Perhaps that’s because throughout that period the real public face of Barclays was Bob Diamond, the charismatic American who ran the investment bank. It was often easy to forget that it was, in fact, the gentlemanly and urbane Varley who was the boss of Barclays group at the time. Yet it is Varley who now faces a trial.
The two men certainly came from differing backgrounds and have contrasting personalities, which led to a widespread perception that Diamond really ran the show at Barclays and was simply waiting for the time of his choice to assume Varley’s role as CEO – which he eventually did in 2011, if only for one controversial year.
Diamond ran fixed income at Morgan Stanley and CSFB before joining Barclays in 1996, where he made far more money than Varley.
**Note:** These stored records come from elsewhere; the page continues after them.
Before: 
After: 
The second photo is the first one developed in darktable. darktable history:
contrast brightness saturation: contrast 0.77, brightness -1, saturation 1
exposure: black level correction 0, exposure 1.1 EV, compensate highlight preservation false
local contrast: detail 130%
Diamond benefited from hefty bonuses (especially before he joined the Barclays board in 2005 and was forced to disclose his compensation) and from a share of the proceeds of the sale of investment arm BGI.
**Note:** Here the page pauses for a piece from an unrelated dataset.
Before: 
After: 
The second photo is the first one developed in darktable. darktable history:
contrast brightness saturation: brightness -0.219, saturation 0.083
Varley, who qualified as a solicitor before going into banking, took a more traditional path to the top, although he is almost five years younger than Diamond. He married into the Pease family, one of the founding dynasties of Barclays, which was a refreshingly old-fashioned approach to getting ahead and was reportedly encouraged by his father-in-law, a former vice-chairman of the firm, to switch from law to banking.
Now Varley faces trial along with three former colleagues who were more closely associated with Diamond and might be viewed as players to Varley’s gentleman, to adopt the distinction used when English cricket divided its participants by class background.
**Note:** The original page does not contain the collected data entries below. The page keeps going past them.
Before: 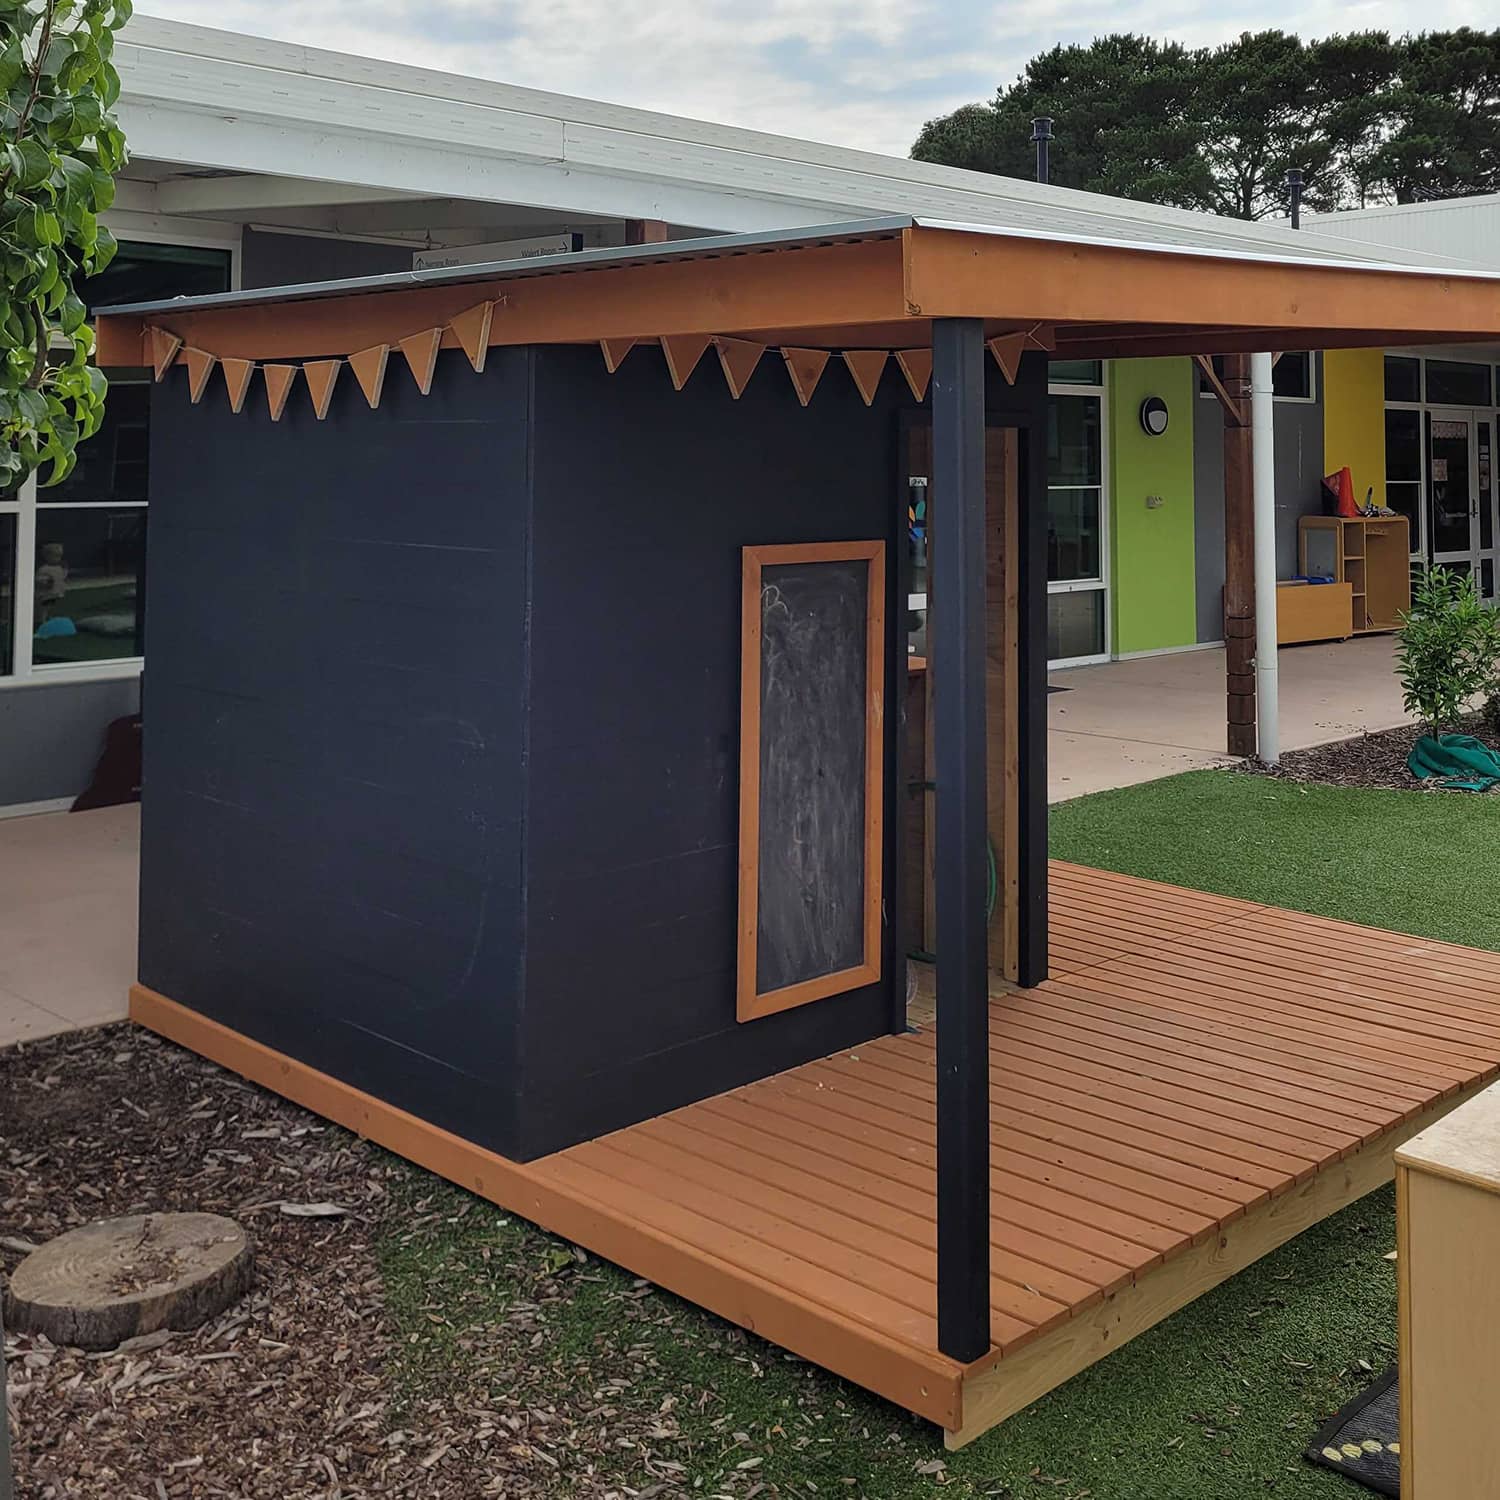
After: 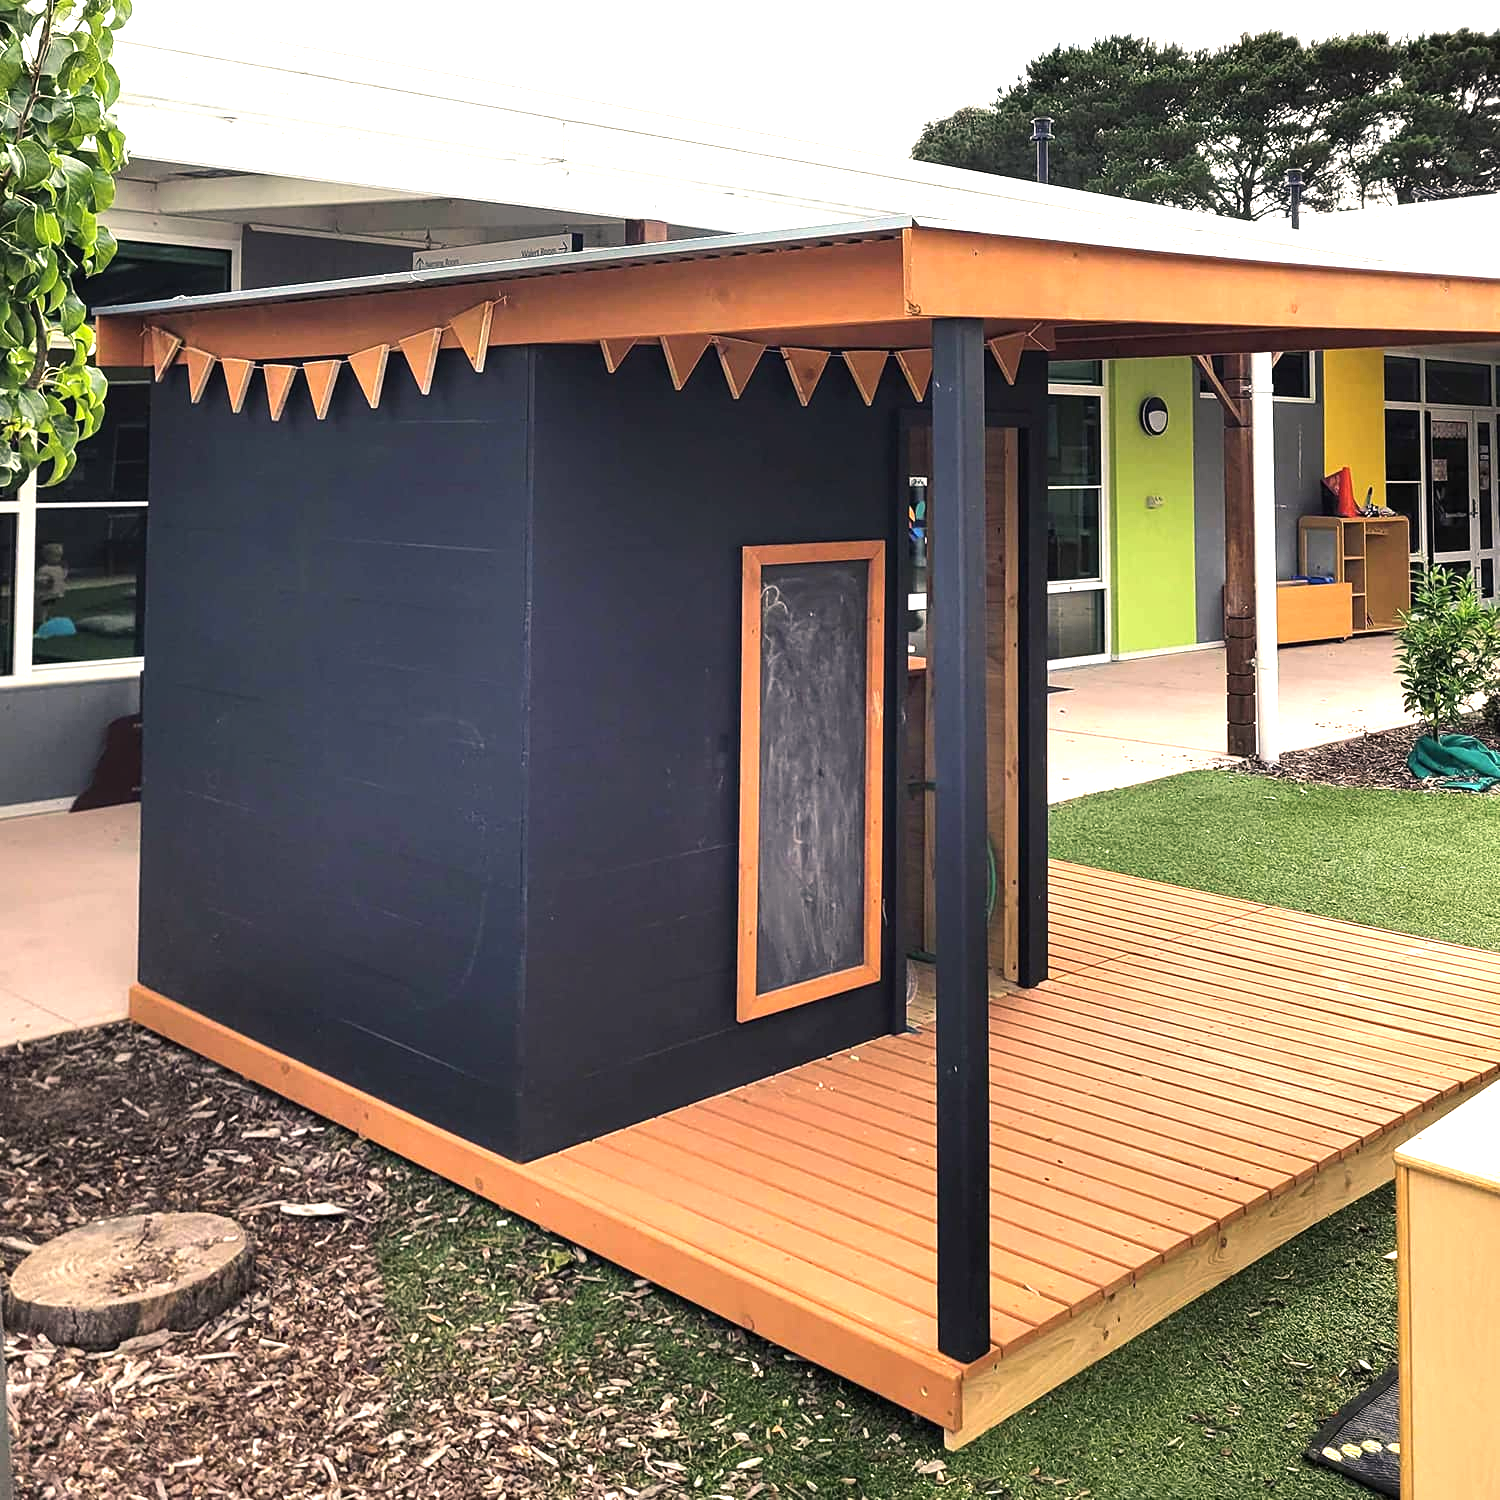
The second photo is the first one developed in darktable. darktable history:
exposure: black level correction 0, exposure 1.2 EV, compensate exposure bias true, compensate highlight preservation false
tone equalizer: -8 EV -0.733 EV, -7 EV -0.721 EV, -6 EV -0.619 EV, -5 EV -0.367 EV, -3 EV 0.373 EV, -2 EV 0.6 EV, -1 EV 0.697 EV, +0 EV 0.771 EV, edges refinement/feathering 500, mask exposure compensation -1.57 EV, preserve details guided filter
color balance rgb: highlights gain › chroma 3.08%, highlights gain › hue 60.04°, perceptual saturation grading › global saturation 0.085%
Roger Jenkins built a business at Barclays based on aggressively structured tax deals, which became a big source of profit for the bank, as well as resentment among rival bankers well before the credit crisis of 2008. Others in the bank did not like his compensation – which reportedly was as high as £75 million ($96 million) in 2005 – and the way his tax deals generated so much money that they attracted regulatory attention and a clampdown on similar structures.
As chairman of investment banking for the Middle East for Barclays from April 2008, Jenkins reportedly took a lead role in arranging the investments from Qatar that year that are the subject of the current charges by the UK’s Serious Fraud Office (SFO).
Tom Kalaris was another key Diamond lieutenant, who by 2008 had been shifted from the investment bank to run wealth management for Barclays. Richard Boath, a former head of European financial institutions at Barclays, was less senior than the other executives charged by the SFO and has claimed that he was eventually dismissed from the bank for cooperating with the fraud agency’s inquiries.
Settlement of the case by Barclays and its former executives remains a possibility, but if the case goes to full trial it may emerge why the SFO singled out just four former bankers. Varley and Jenkins face more charges than Kalaris and Boath, which could place them in greater jeopardy. All four men are accused with Barclays of false representation over a June 2008 capital raising, but only Varley and Jenkins are charged with fraud over a second round of issuance in October 2008 and with unlawful financial assistance related to an associated $3 billion loan to Qatar.